Il sapere viene inventato negli spazi vuoti tra le rovine del passato e la tirannia del presente. Non resta ciò che sappiamo; resta solo ciò che facciamo. (p. 95)
Nelle primissime pagine, dedicate al prologo, l'autore Alessandro Carrera definisce questo suo saggio come 
«una modesta domanda su che cosa ne facciamo del sapere che ci è toccato in sorte, su come lo possiamo passare a chi verrà dopo di noi, e se davvero dobbiamo passarlo, o se non è meglio che i nostri discendenti scoprano per conto loro quello che sarà loro utile e quello che invece dovranno accantonare» (p. 22). 

Un obiettivo ambizioso, che si concreta in un saggio di breve lunghezza, ma non per questo veloce o corrivo. La sua complessità è insita nel tema stesso, che viene attraversato da interrogativi che risuonano nelle vite di noi lettori e ci impongono di rileggere il passo, di sentirlo dentro di noi e di provare a rispondere agli interrogativi anche sulla base del nostro sapere. Sapere che - si badi - è ben distinto dal concetto di cultura. Semmai, come precisa l'autore, il sapere è proprio ciò che resiste alla cultura, ed è difficilmente circoscrivibile. 

E, nonostante siano oggettive le difficoltà nel definire, descrivere o perlomeno affrontare il macrotema del sapere, l'autore sceglie di intrecciare alla trattazione in senso tradizionale elementi autobiografici. Non è raro, infatti, che l'esperienza personale sia il punto di partenza perché poi, induttivamente, si ampli la riflessione.
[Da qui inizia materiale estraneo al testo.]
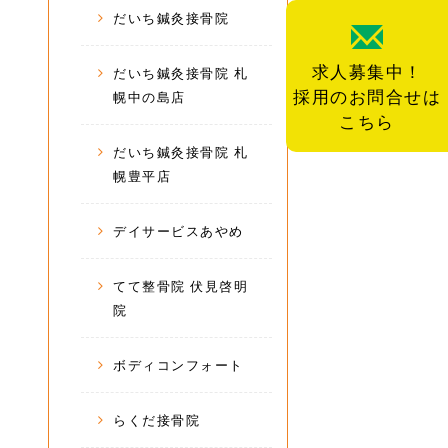
だいち鍼灸接骨院
求人募集中！
だいち鍼灸接骨院 札
採用のお問合せは
幌中の島店
こちら
だいち鍼灸接骨院 札
幌豊平店
デイサービスあやめ
てて整骨院 伏見啓明
院
ボディコンフォート
らくだ接骨院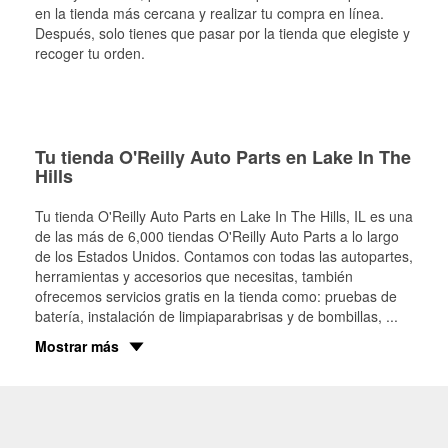
en la tienda más cercana y realizar tu compra en línea.
Después, solo tienes que pasar por la tienda que elegiste y
recoger tu orden.
Tu tienda O'Reilly Auto Parts en Lake In The
Hills
Tu tienda O'Reilly Auto Parts en
Lake In The Hills
, IL es una
de las más de 6,000 tiendas O'Reilly Auto Parts a lo largo
de los Estados Unidos. Contamos con todas las autopartes,
herramientas y accesorios que necesitas, también
ofrecemos servicios gratis en la tienda como: pruebas de
batería, instalación de limpiaparabrisas y de bombillas,
...
Mostrar más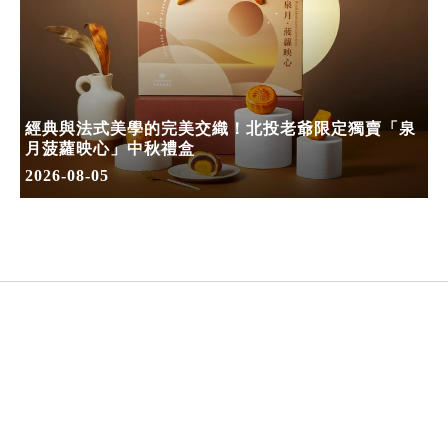
經典與法式美學的完美交織！北投老爺限定獨賣「泉
月菠蘿映心」中秋禮盒
2026-08-05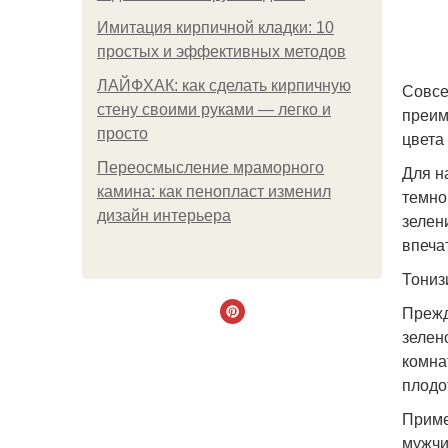
Имитация кирпичной кладки: 10
простых и эффективных методов
ЛАЙФХАК: как сделать кирпичную
Совсе
стену своими руками — легко и
преим
просто
цвета
Переосмысление мраморного
Для н
камина: как пенопласт изменил
темно
дизайн интерьера
зелен
впеча
Тониз
Прежд
зелен
комна
плодо
Приме
мужчи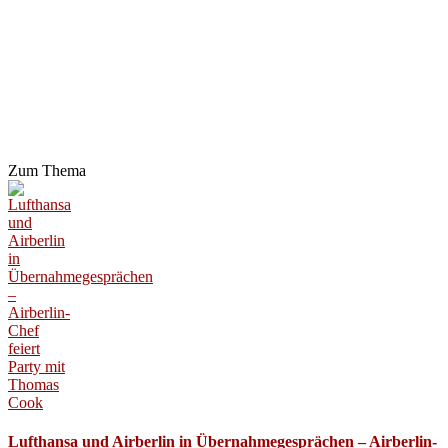
Zum Thema
Lufthansa und Airberlin in Übernahmegesprächen – Airberlin-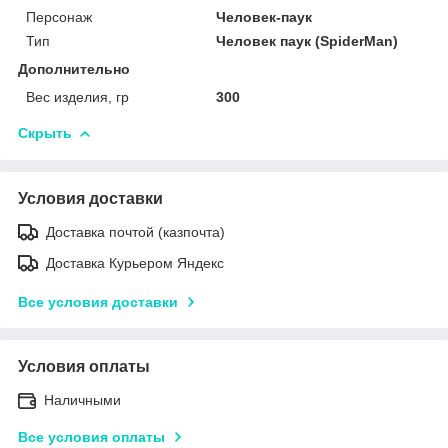
Персонаж
Человек-паук
Тип
Человек паук (SpiderMan)
Дополнительно
Вес изделия, гр
300
Скрыть
Условия доставки
Доставка почтой (казпочта)
Доставка Курьером Яндекс
Все условия доставки
Условия оплаты
Наличными
Все условия оплаты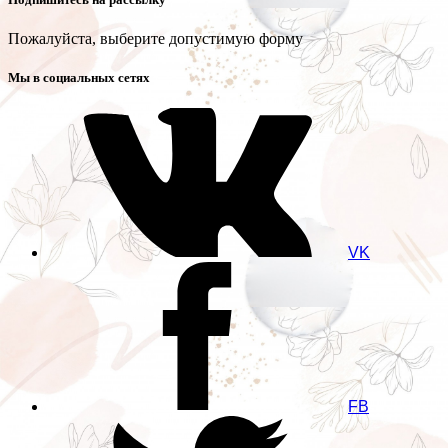
Пожалуйста, выберите допустимую форму
Мы в социальных сетях
VK
FB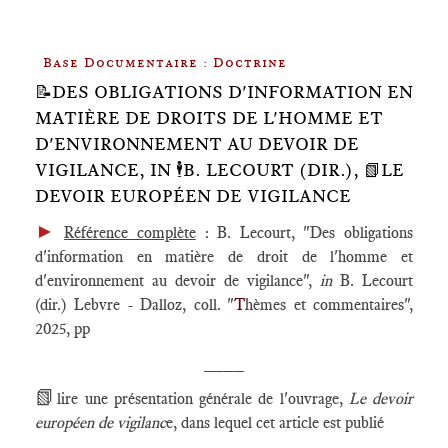
Base Documentaire : Doctrine
📝DES OBLIGATIONS D'INFORMATION EN
MATIÈRE DE DROITS DE L'HOMME ET
D'ENVIRONNEMENT AU DEVOIR DE
VIGILANCE, IN 🕴️B. LECOURT (DIR.), 📗LE
DEVOIR EUROPÉEN DE VIGILANCE
►
Référence complète
: B. Lecourt, "Des obligations
d'information en matière de droit de l'homme et
d'environnement au devoir de vigilance",
in
B. Lecourt
(dir.) Lebvre - Dalloz, coll. "
T
hèmes et commentaires",
2025, pp
____
📗
lire une présentation générale de l'ouvrage,
Le devoir
européen de vigilanc
e, dans lequel cet article est publié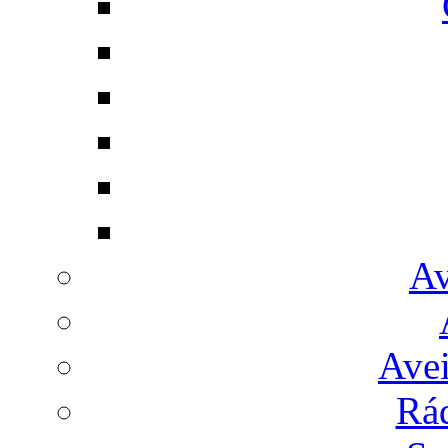
Av
Avei
Rá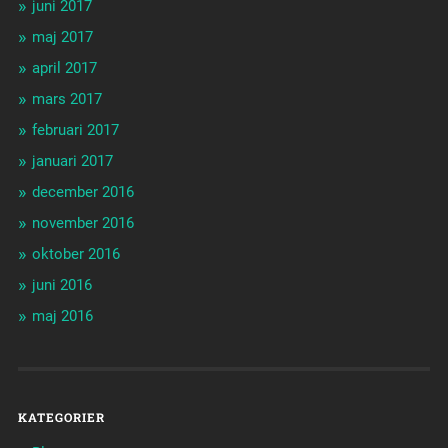
juni 2017
maj 2017
april 2017
mars 2017
februari 2017
januari 2017
december 2016
november 2016
oktober 2016
juni 2016
maj 2016
KATEGORIER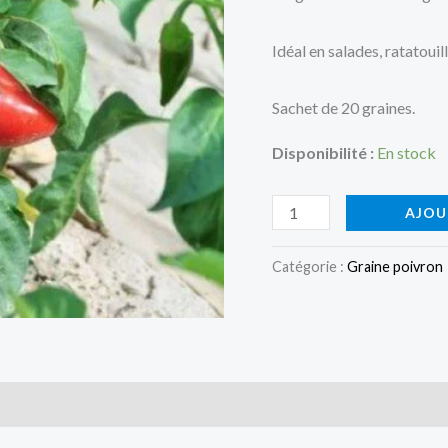
Idéal en salades, r
atatouil
Sachet de 20 graines.
Disponibilité :
En stock
quantité
AJOU
de
Poivron
Catégorie :
Graine poivron
Corne
de
taureau
rouge
is (0)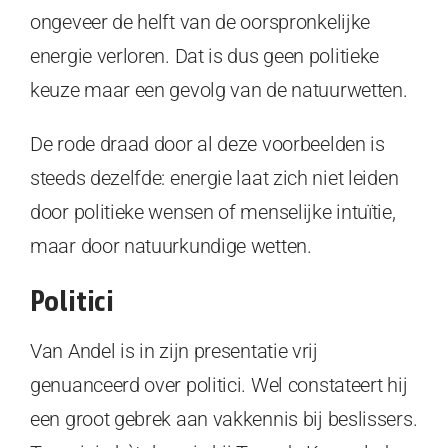
ongeveer de helft van de oorspronkelijke
energie verloren. Dat is dus geen politieke
keuze maar een gevolg van de natuurwetten.
De rode draad door al deze voorbeelden is
steeds dezelfde: energie laat zich niet leiden
door politieke wensen of menselijke intuïtie,
maar door natuurkundige wetten.
Politici
Van Andel is in zijn presentatie vrij
genuanceerd over politici. Wel constateert hij
een groot gebrek aan vakkennis bij beslissers.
E va detto che questo approccio, a tratti narrativo - che normalmente non prediligo -, si conferma invece vincente in questo volume, soprattutto perché l'autore ha alle spalle esperienze decisamente non comuni. 

Infatti, Alessandro Carrera, oggi professore di Italian Studies e World Cultures and Literatures alla University of Houston, in passato si è trovato a ricoprire vari incarichi, cambiando lavoro ogni tre o quattro anni. Occuparsi di studi diversi, spesso partendo daccapo, dunque rimettendosi costantemente in gioco, spesso cambiando addirittura stato o continente, ha permesso all'autore di avere oggi una visione estremamente sfaccettata, non eurocentrica, e un approccio altrettanto vario. È come se cambiare campi d'indagine, imparando a guardare il mondo e gli studi da prospettive diverse, abbia alimentato un approccio personale, non scontato né cristallizzato, giovando sia alla scrittura sia all'oggetto di studio. Questa poliedricità vivacizza il dettato, così come la trattazione, che richiede certamente alcuni prerequisiti e una predisposizione alla riflessione filosofica per essere apprezzata appieno. 

Nel primo capitolo l'autore parte dall'esperienza di un proprio viaggio a Kyoto per arrivare alla riflessione su un insegnamento antigerarchico e su come sia necessario staccarsi dal canone verticale a cui tanto siamo ancora radicati in Occidente, a vantaggio invece di un canone orizzontale e non gerarchico. Questo sovvertirebbe tanto il nostro modo di pensare quanto l'idea stessa di "bello" (cap. 2), portandoci a rivedere tutto, dall'insegnamento all'autopercezione della cultura occidentale (in particolare, cap. 3). Inutile dire che, personalmente, ho trovato molto interessanti le parti dedicate all'insegnamento e mi ha confortato l'idea che Carrera confessi di divertirsi moltissimo nel suo ruolo di "dj della cultura" (p. 92). Molto d'impatto sono le pagine dedicate alla riqualificazione delle discipline umanistiche all'interno di un mondo contemporaneo che è radicato al politically correct e che, per questo, si fa indubbiamente problematico e che richiede mille cautele, perché la denuncia è dietro l'angolo.   

Avete un po' di confusione a questo punto? Ho volutamente proposto i sottotemi in disordine, perché scoprirete con la lettura la struttura data da Carrera a questo volumetto che sarà particolarmente caro a chi ama le forme saggistiche in cui l'io dell'autore è ben presente. Anzi, in cui l'io si fa vero e proprio trait d'union dell'opera, rendendola molto personale e imprevedibile.